### What you have to do
Reproduce the text of the listing below character for character, leaving out the pictures.

### Pictures paired with their source code
-=-=-=-=-

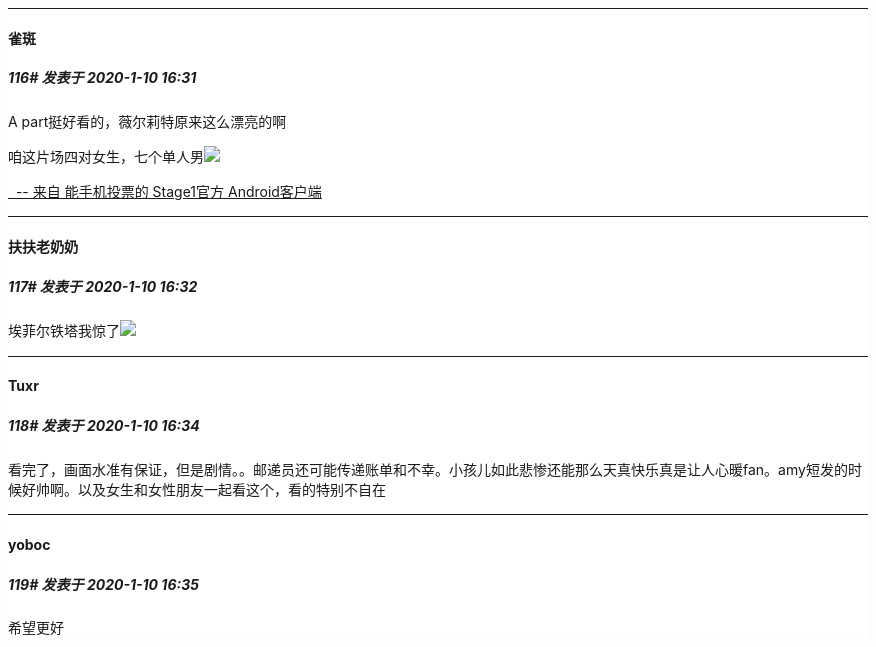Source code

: 





-----

####  雀斑  
##### 116#       发表于 2020-1-10 16:31




A part挺好看的，薇尔莉特原来这么漂亮的啊

咱这片场四对女生，七个单人男<img src="https://static.saraba1st.com/image/smiley/face2017/125.png" referrerpolicy="no-referrer">

[  -- 来自 能手机投票的 Stage1官方 Android客户端](https://www.coolapk.com/apk/140634)







-----

####  扶扶老奶奶  
##### 117#       发表于 2020-1-10 16:32




埃菲尔铁塔我惊了<img src="https://static.saraba1st.com/image/smiley/face2017/068.png" referrerpolicy="no-referrer">







-----

####  Tuxr  
##### 118#       发表于 2020-1-10 16:34




看完了，画面水准有保证，但是剧情。。邮递员还可能传递账单和不幸。小孩儿如此悲惨还能那么天真快乐真是让人心暖fan。amy短发的时候好帅啊。以及女生和女性朋友一起看这个，看的特别不自在







-----

####  yoboc  
##### 119#       发表于 2020-1-10 16:35




希望更好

-=-=-=-=-

### Written solution
Source code

: 





-----

####  雀斑  
##### 116#       发表于 2020-1-10 16:31




A part挺好看的，薇尔莉特原来这么漂亮的啊

咱这片场四对女生，七个单人男<img src="https://static.saraba1st.com/image/smiley/face2017/125.png" referrerpolicy="no-referrer">

[  -- 来自 能手机投票的 Stage1官方 Android客户端](https://www.coolapk.com/apk/140634)







-----

####  扶扶老奶奶  
##### 117#       发表于 2020-1-10 16:32




埃菲尔铁塔我惊了<img src="https://static.saraba1st.com/image/smiley/face2017/068.png" referrerpolicy="no-referrer">







-----

####  Tuxr  
##### 118#       发表于 2020-1-10 16:34




看完了，画面水准有保证，但是剧情。。邮递员还可能传递账单和不幸。小孩儿如此悲惨还能那么天真快乐真是让人心暖fan。amy短发的时候好帅啊。以及女生和女性朋友一起看这个，看的特别不自在







-----

####  yoboc  
##### 119#       发表于 2020-1-10 16:35




希望更好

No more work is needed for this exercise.